▸ Task goal: This task calls for the lines below starting at the one containing "left shoulder: (254, 324)" and ending at the one containing "neck: (767, 606)", repeated exactly with both ends kept and pictures left out.

▸ Source material:
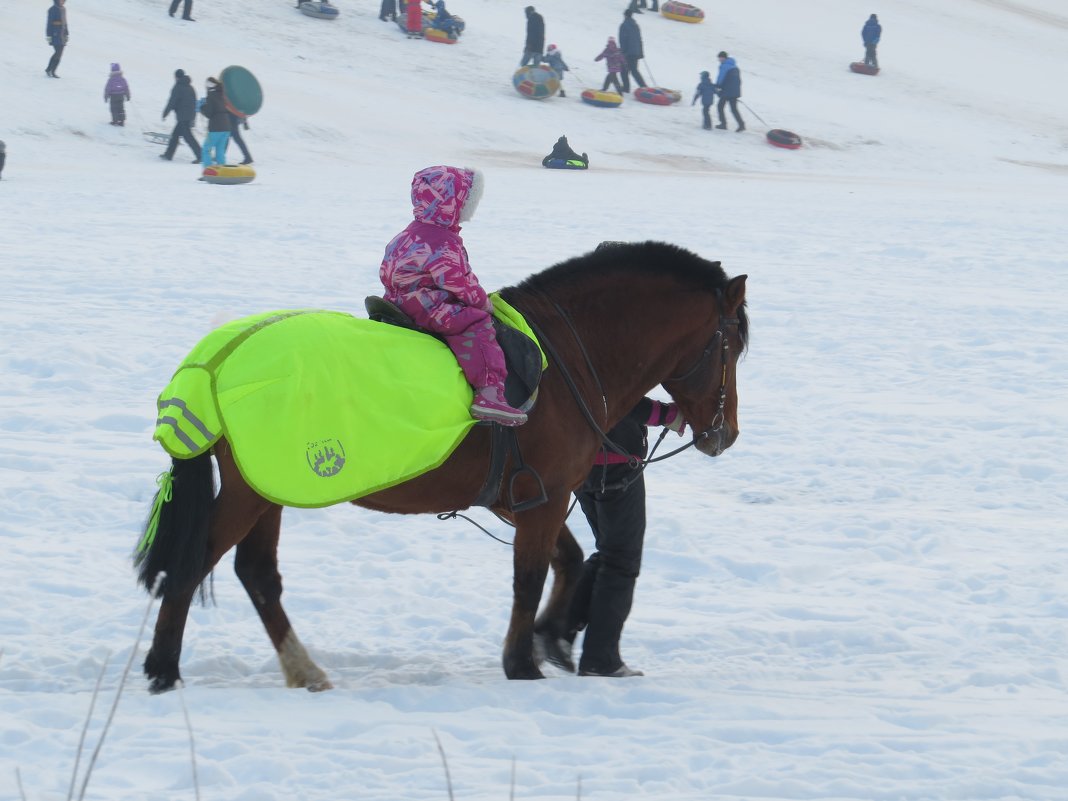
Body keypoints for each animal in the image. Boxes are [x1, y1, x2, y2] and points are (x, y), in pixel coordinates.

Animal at [135, 240, 751, 692]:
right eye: (733, 346)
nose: (725, 433)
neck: (566, 360)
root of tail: (216, 361)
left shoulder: (522, 497)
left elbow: (569, 561)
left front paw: (551, 635)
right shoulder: (546, 498)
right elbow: (529, 577)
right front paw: (521, 663)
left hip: (271, 487)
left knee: (257, 574)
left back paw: (302, 670)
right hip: (252, 491)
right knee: (195, 564)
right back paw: (164, 668)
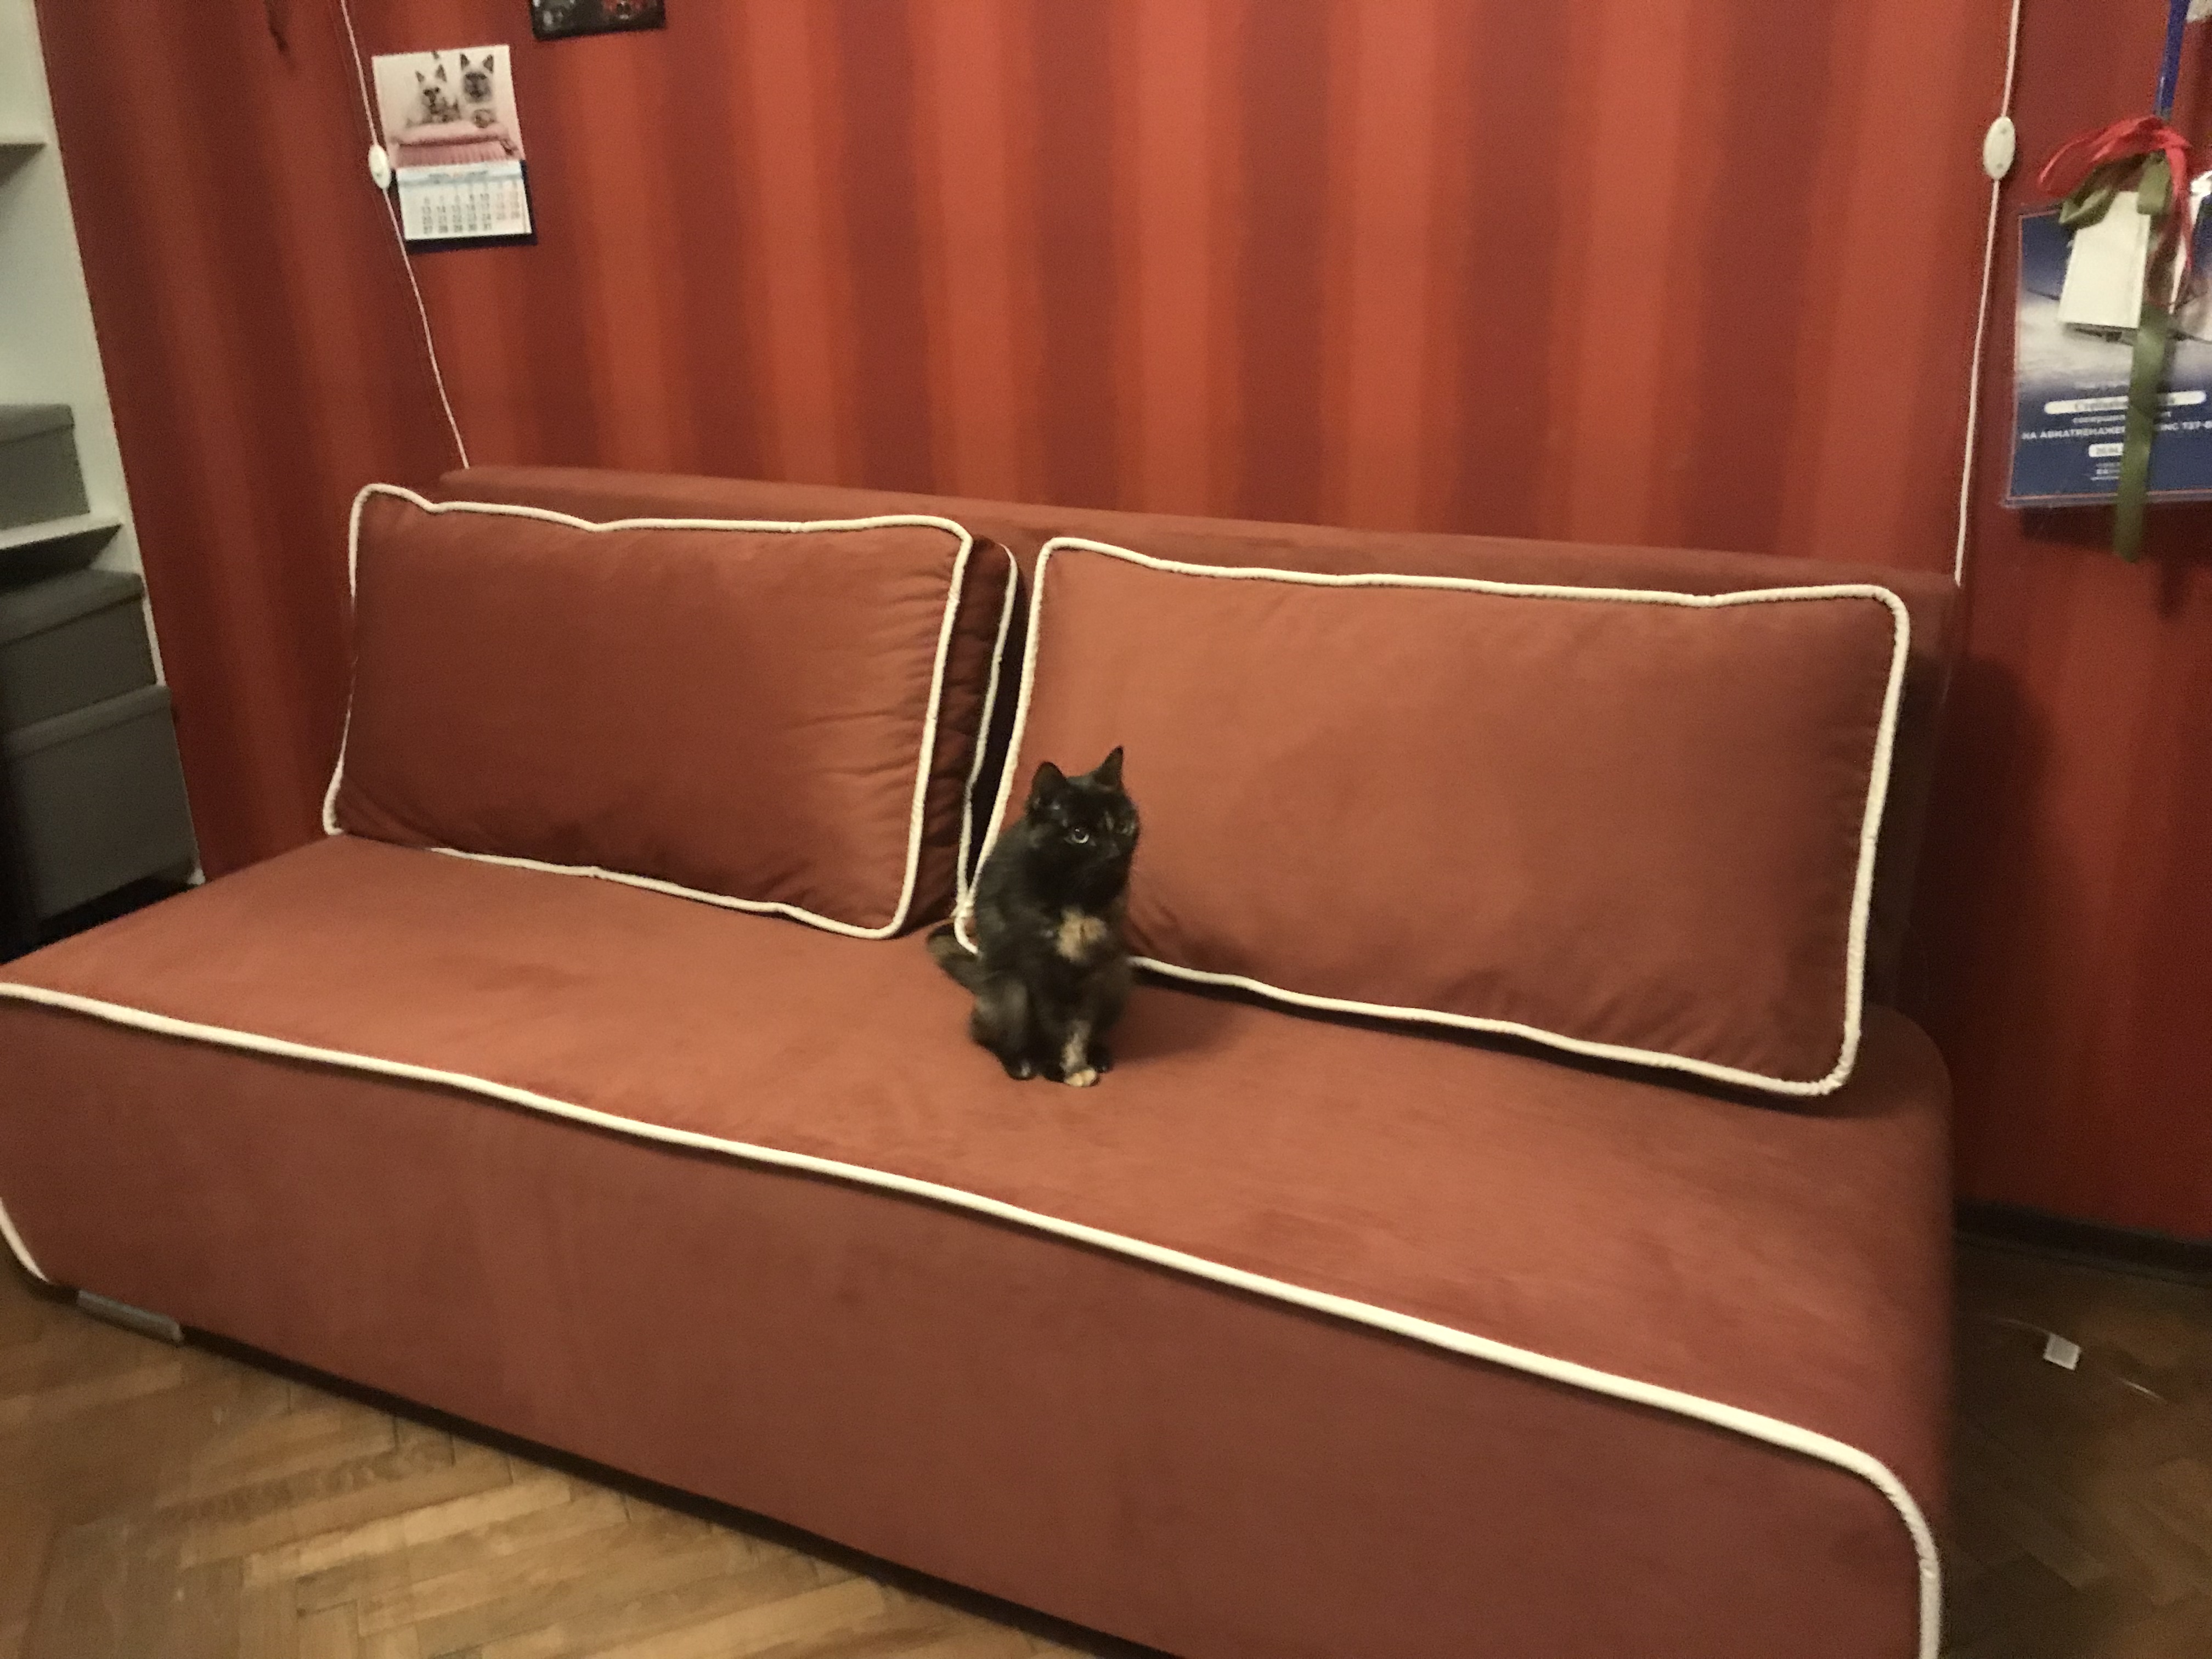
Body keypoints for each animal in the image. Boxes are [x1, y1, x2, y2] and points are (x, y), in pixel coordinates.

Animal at [929, 748, 1138, 1088]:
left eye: (1121, 826)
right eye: (1079, 835)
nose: (1113, 854)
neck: (1077, 897)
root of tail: (980, 978)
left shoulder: (1092, 967)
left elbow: (1082, 1022)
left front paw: (1078, 1061)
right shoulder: (1041, 969)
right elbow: (1054, 1023)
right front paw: (1064, 1069)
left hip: (1117, 975)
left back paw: (1098, 1053)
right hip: (1009, 990)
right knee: (986, 1034)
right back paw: (1021, 1063)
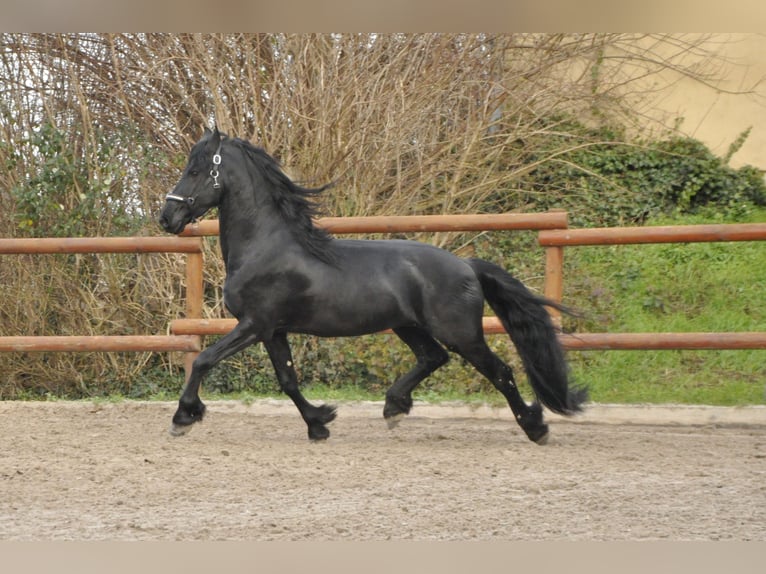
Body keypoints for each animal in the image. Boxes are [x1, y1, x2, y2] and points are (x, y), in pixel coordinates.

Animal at [159, 127, 587, 444]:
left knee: (499, 371)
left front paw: (183, 417)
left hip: (460, 333)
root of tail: (466, 265)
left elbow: (203, 359)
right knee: (433, 358)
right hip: (409, 327)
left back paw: (536, 428)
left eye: (195, 171)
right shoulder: (273, 330)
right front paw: (320, 422)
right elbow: (288, 380)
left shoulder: (254, 324)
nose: (167, 217)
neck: (265, 246)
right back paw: (394, 408)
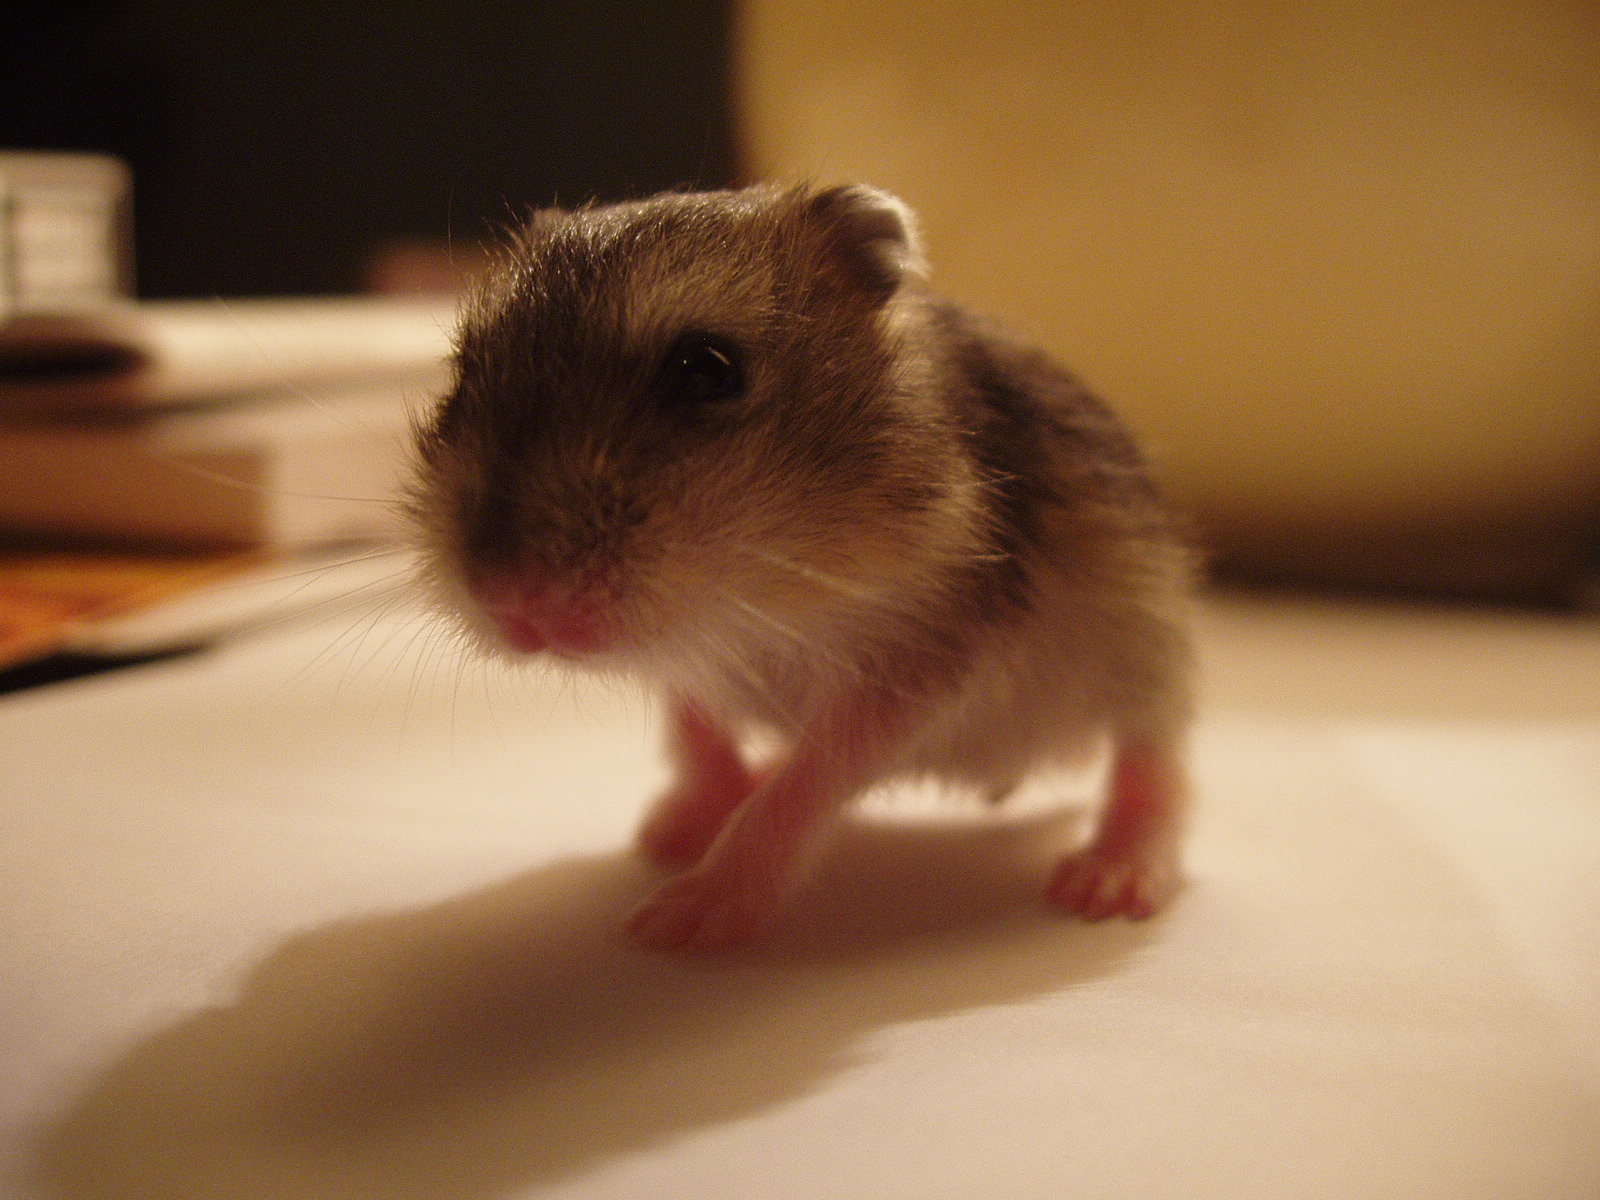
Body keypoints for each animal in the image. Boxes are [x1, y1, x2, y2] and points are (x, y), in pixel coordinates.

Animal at [409, 183, 1198, 951]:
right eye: (464, 369)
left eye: (706, 370)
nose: (508, 600)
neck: (767, 606)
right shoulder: (691, 665)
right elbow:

▸ Completed exercise:
left shoulder: (254, 324)
nose: (167, 217)
neck: (265, 246)
right back paw: (394, 408)
Body keypoints for each animal in the image. Boxes are [x1, y1, x2, y2] and points are (x, y), in pixel coordinates.

Animal at [409, 183, 1198, 951]:
right eye: (464, 369)
left eye: (706, 370)
nose: (508, 600)
neck: (767, 606)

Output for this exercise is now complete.